Whether rational people are replacing windows or power plants, they will only do so if they are getting some value out of the replacement. That value doesn’t necessarily have to be purely economic (at least in the case of windows); it could be aesthetic. But wind and solar are not being pressed on us because of their aesthetic values; it’s their alleged economic and environmental benefits of which we are regaled. But there is no real world evidence that the latter exist now or will come to pass in the foreseeable future.
Finally, CAP takes an ironic swipe at the job efficiency. It’s not true, CAP claims, that it takes more workers to produce a given amount of energy from “clean energy” versus fossil fuels. CAP is apparently saying that “clean energy” can be as, or even more “job efficient” than fossil fuels — i.e., “clean energy” requires a comparable number of, or perhaps fewer jobs than fossil fuels to generate the same amount of power.

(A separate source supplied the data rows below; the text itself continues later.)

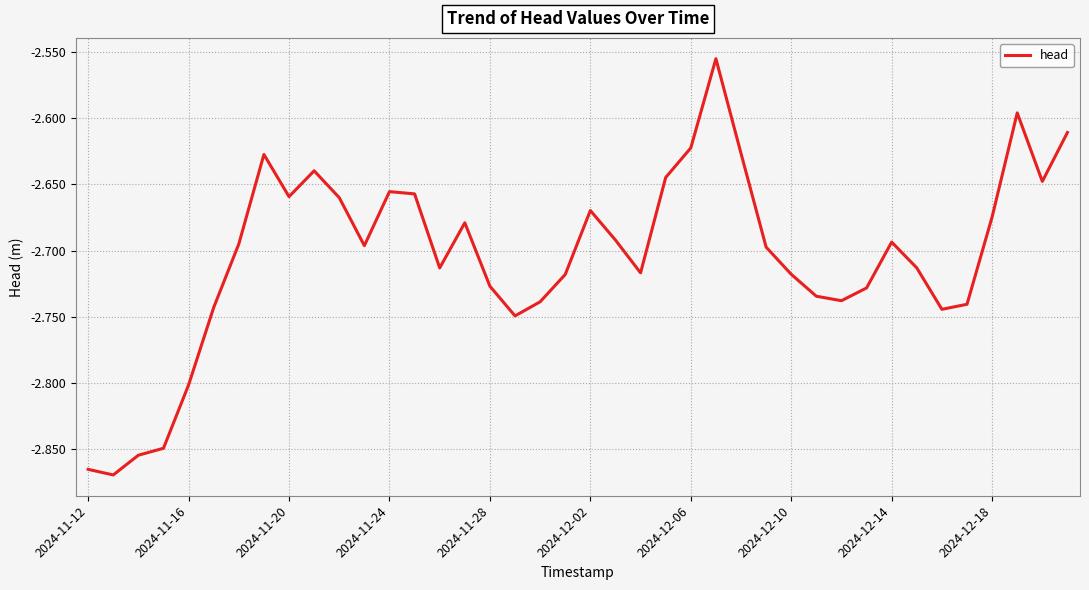

What is the difference between the maximum and minimum values?

0.3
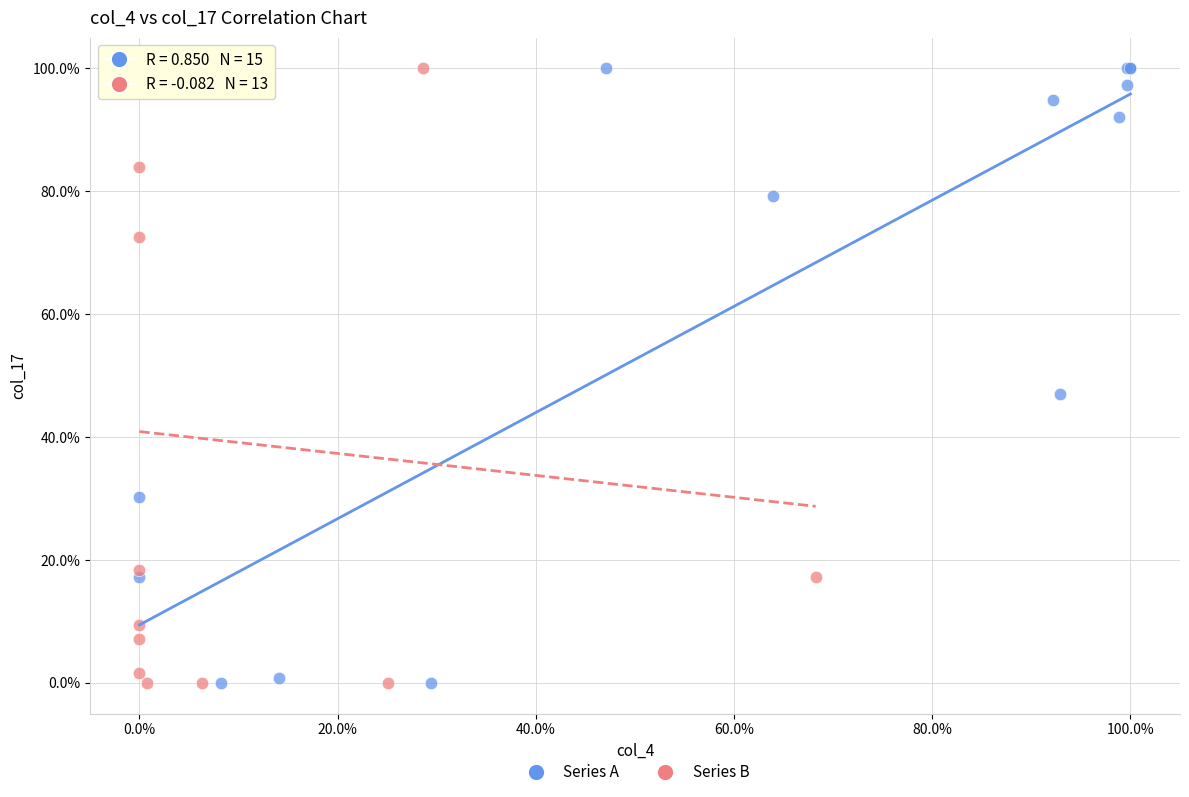

What are all the series names shown in the legend?

Series A, Series B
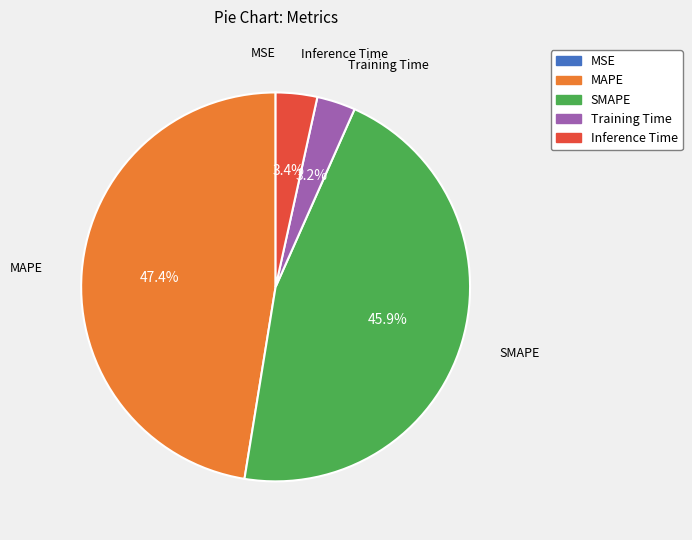

Which category has the biggest portion of the pie?

MAPE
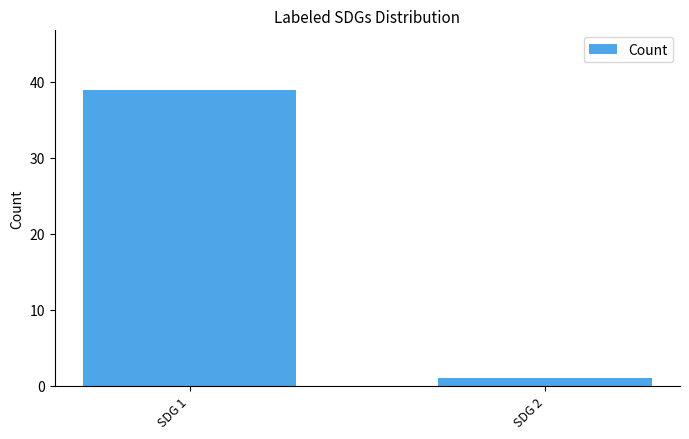

Which has a higher value, SDG 1 or SDG 2?

SDG 1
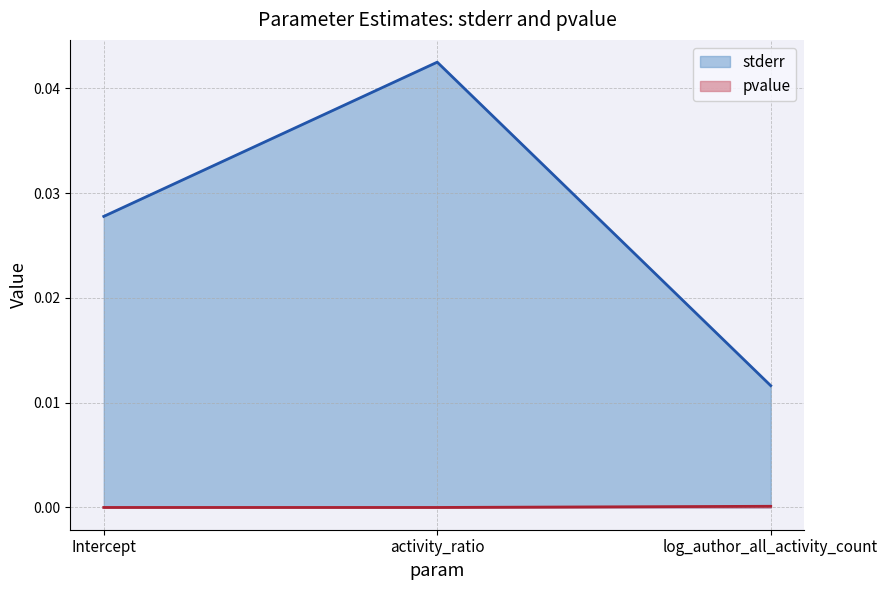

At activity_ratio, list the series in order from smallest to largest.

pvalue, stderr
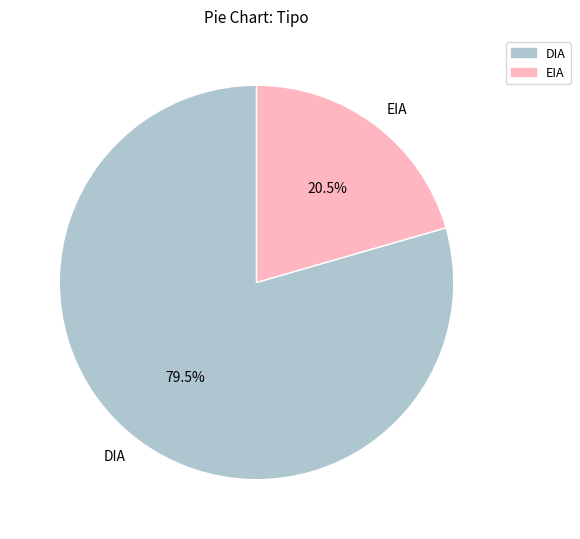

Approximately how many times larger is the value at EIA compared to DIA?

0.3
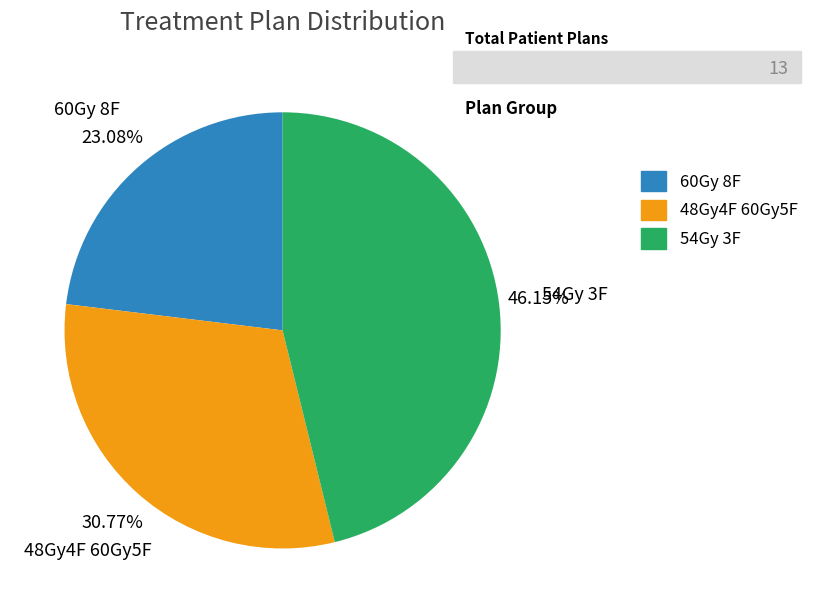

What percentage is the 48Gy4F 60Gy5F slice, to the nearest percent?

31%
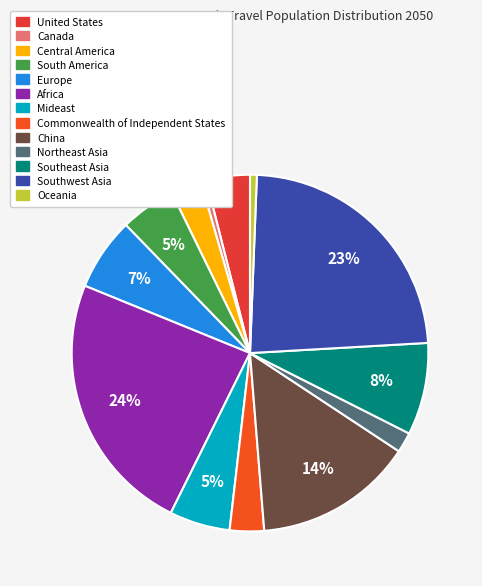

How many slices are in this pie chart?

13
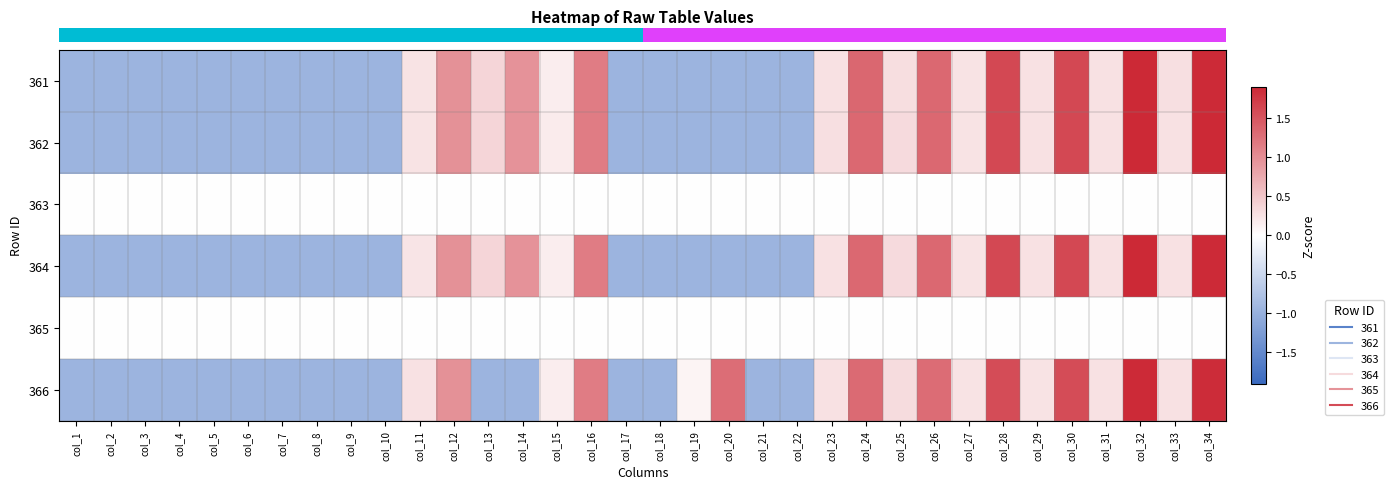

At which category is the sum across all series the highest?

col_32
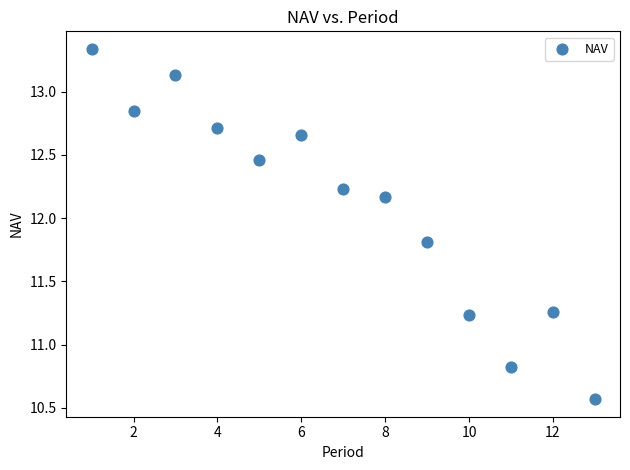

What Y value in the scatter plot is closest to 11?

10.8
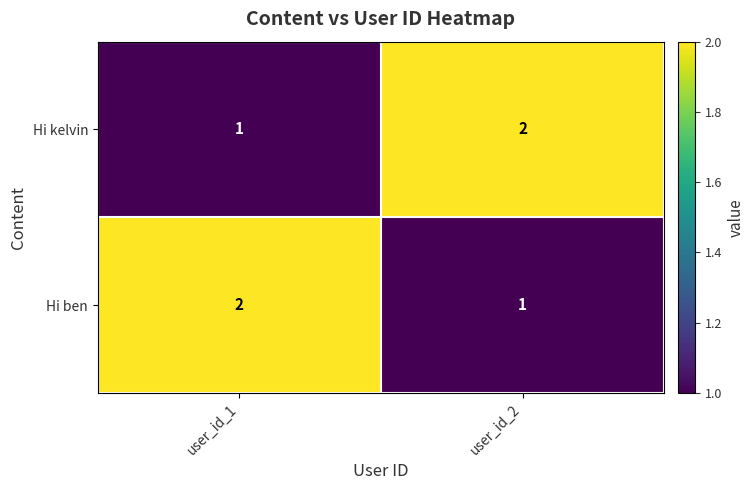

Reading left to right, list all the values displayed in this chart.

Hi kelvin: user_id_1=1	user_id_2=2
Hi ben: user_id_1=2	user_id_2=1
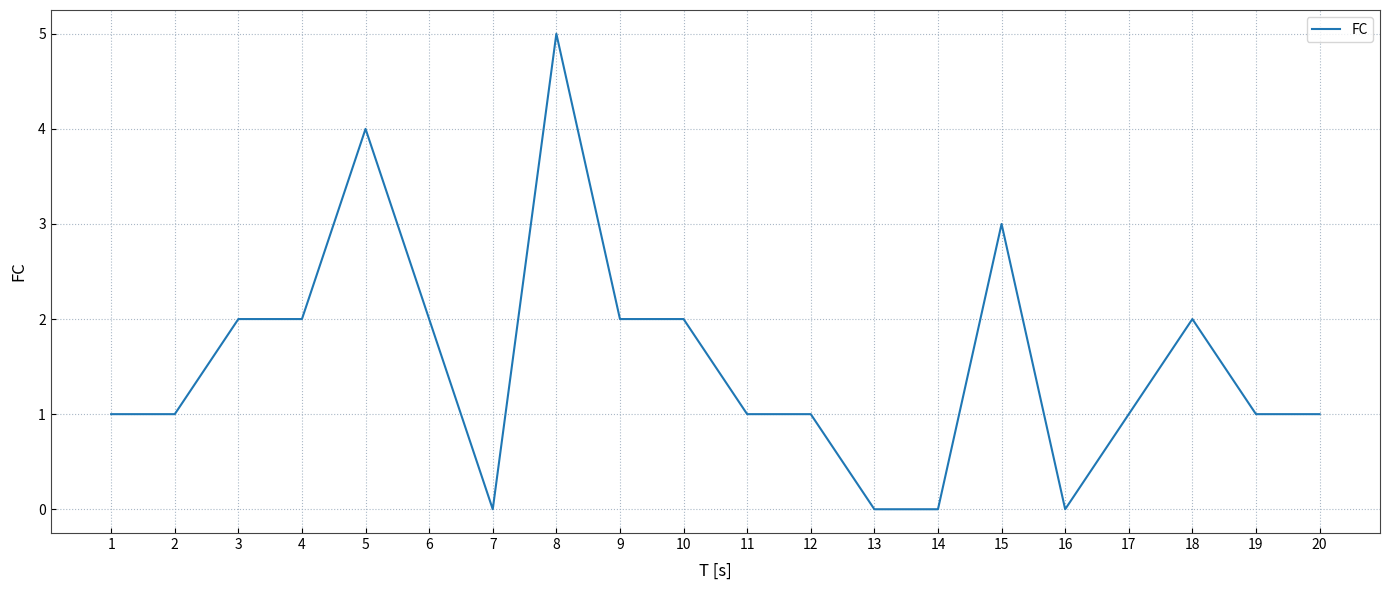

Count the values in the range 1 to 2.

13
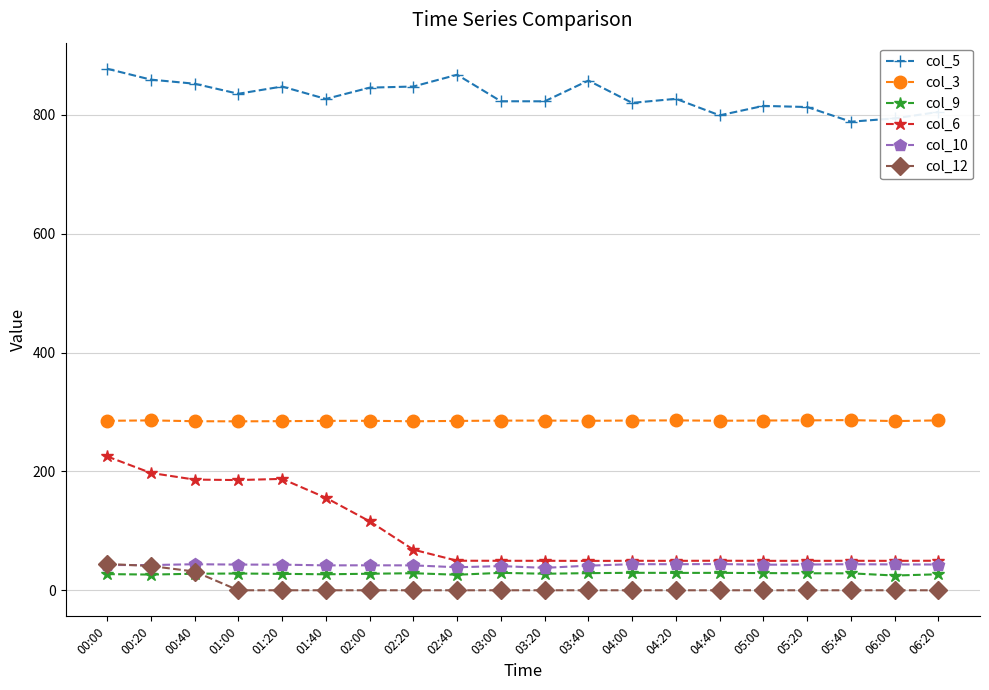

At how many categories does at least one series exceed 724?

20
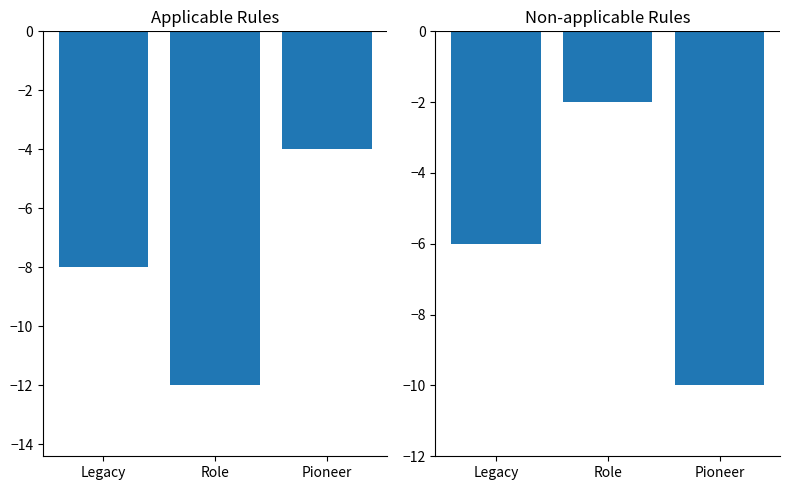

What is the lowest value of the Legacy Mode Rules series?

-12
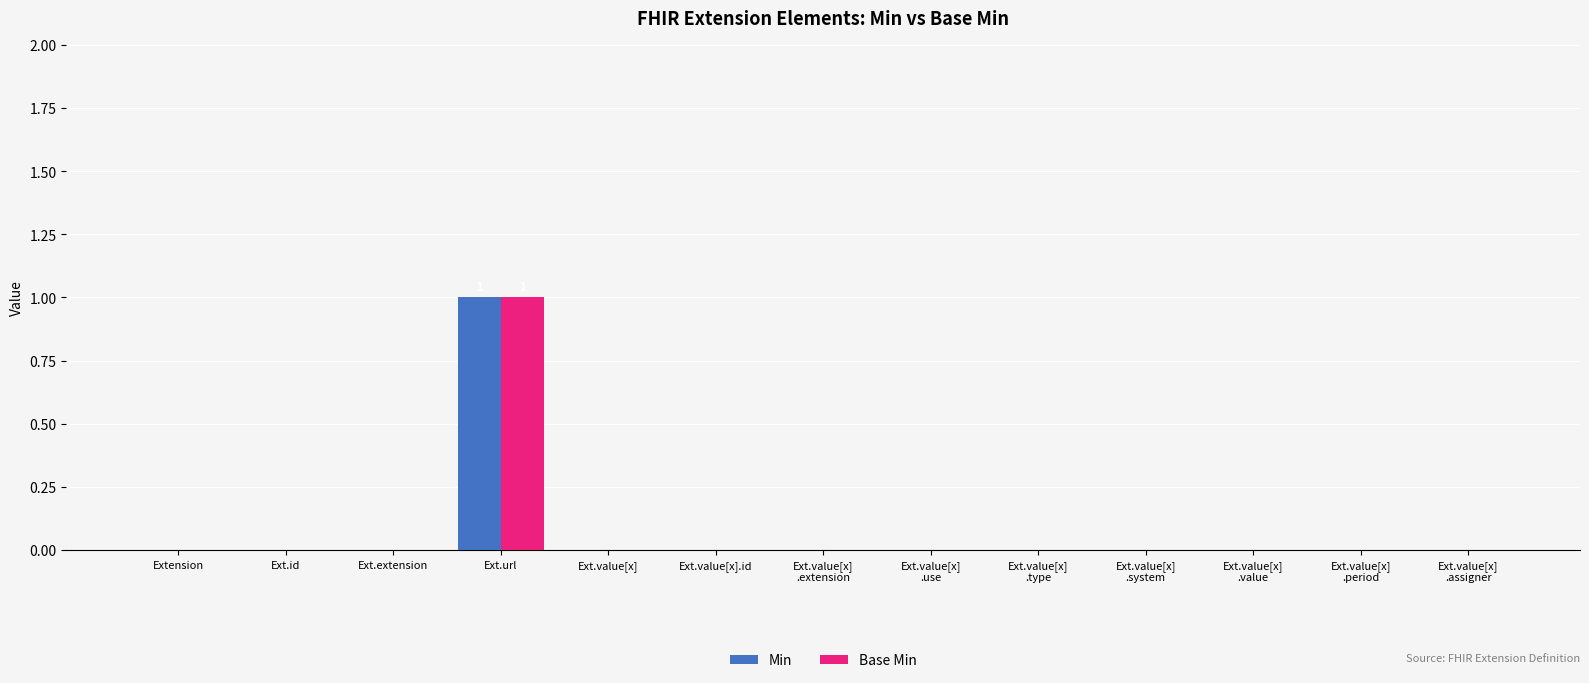

Which category has the highest value in the Base Min series?

Ext.url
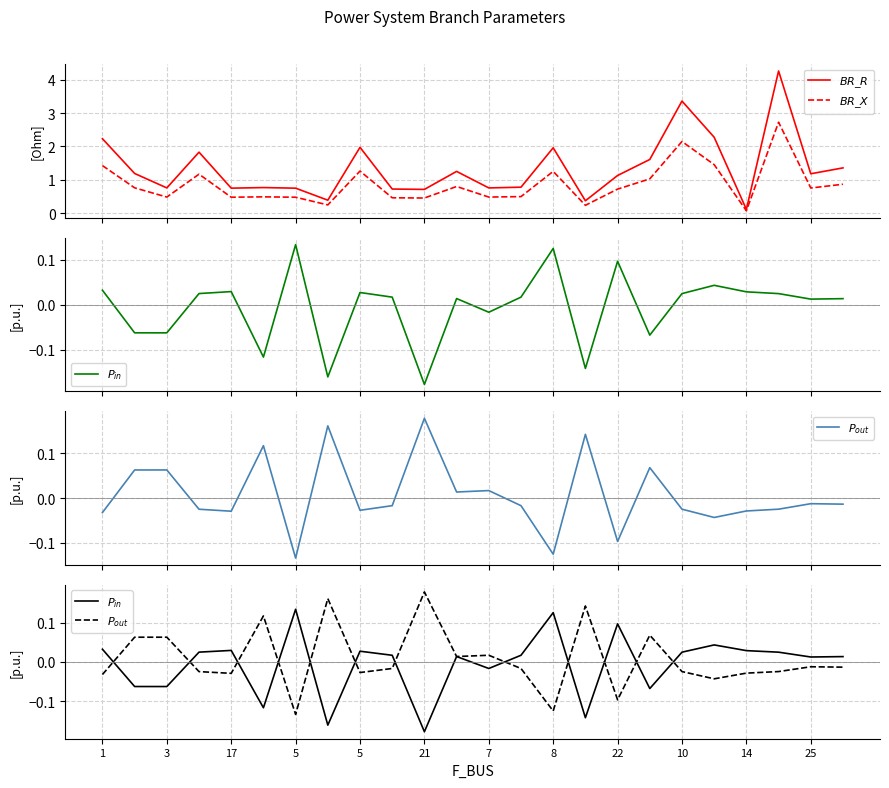

What is the value of the $BR\_X$ point at the 1st from the left?

1.4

But CAP has called “green” or “clean energy” a,
“… great engine… for job creation in the coming decades.”
CAP goes on to assert — i.e., without providing any evidence — that,
“… dirty energy opponents argue that green jobs are a myth, and aren’t actually new jobs. This is wrong because building clean energy creates new installation, construction, and manufacturing jobs immediately, and then frees up resources to create jobs and growth in the rest of the economy.
But of course, the U.S. has already “invested” about $80 billion in “clean energy” via the American Recovery and Reinvestment Act of 2009. Where are the jobs?
The failure of “clean energy” is not just an American phenomenon. As pointed out in “The Myth of Green Energy Jobs: The European Experience”
Experiments with renewable energy in Europe have led to job loss, higher energy prices, and corruption.
Europe has tried to make “clean energy” work, but it just doesn’t.
What to do?
Last week, Sens. Jeff Bingaman (D-NM) and Lisa Murkowski (R-AK) began seeking answers to questions about “clean energy” with their “WHITE PAPER ON A CLEAN ENERGY STANDARD.”
Given that a “clean energy standard” could easily become a carbon cap (as in the economy-killing cap-and-trade), it important to make sure that policymakers understand the truth about “clean energy” before the carbon cap that we have worked hard to avoid since the 1990s is snuck in place via junk economics.